> **How to complete this task**
Retype the entries below exactly, but begin at the line containing "### Environment Configuration" and end at the last line.

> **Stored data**
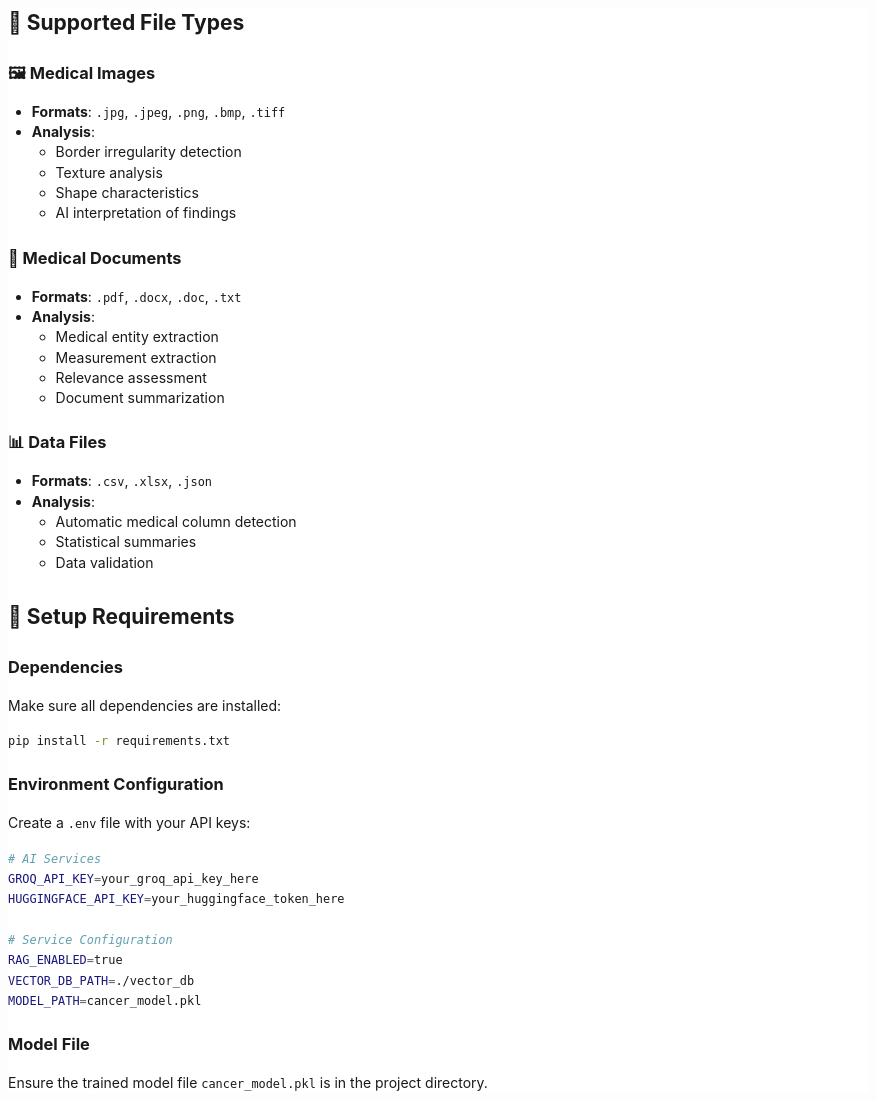 ## 📁 Supported File Types

### 🖼️ Medical Images
- **Formats**: `.jpg`, `.jpeg`, `.png`, `.bmp`, `.tiff`
- **Analysis**: 
  - Border irregularity detection
  - Texture analysis
  - Shape characteristics
  - AI interpretation of findings

### 📄 Medical Documents
- **Formats**: `.pdf`, `.docx`, `.doc`, `.txt`
- **Analysis**:
  - Medical entity extraction
  - Measurement extraction
  - Relevance assessment
  - Document summarization

### 📊 Data Files
- **Formats**: `.csv`, `.xlsx`, `.json`
- **Analysis**:
  - Automatic medical column detection
  - Statistical summaries
  - Data validation

## 🔧 Setup Requirements

### Dependencies
Make sure all dependencies are installed:

```bash
pip install -r requirements.txt
```

### Environment Configuration
Create a `.env` file with your API keys:

```bash
# AI Services
GROQ_API_KEY=your_groq_api_key_here
HUGGINGFACE_API_KEY=your_huggingface_token_here

# Service Configuration
RAG_ENABLED=true
VECTOR_DB_PATH=./vector_db
MODEL_PATH=cancer_model.pkl
```

### Model File
Ensure the trained model file `cancer_model.pkl` is in the project directory.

> **Problem solution**
### Environment Configuration
Create a `.env` file with your API keys:

```bash
# AI Services
GROQ_API_KEY=your_groq_api_key_here
HUGGINGFACE_API_KEY=your_huggingface_token_here

# Service Configuration
RAG_ENABLED=true
VECTOR_DB_PATH=./vector_db
MODEL_PATH=cancer_model.pkl
```

### Model File
Ensure the trained model file `cancer_model.pkl` is in the project directory.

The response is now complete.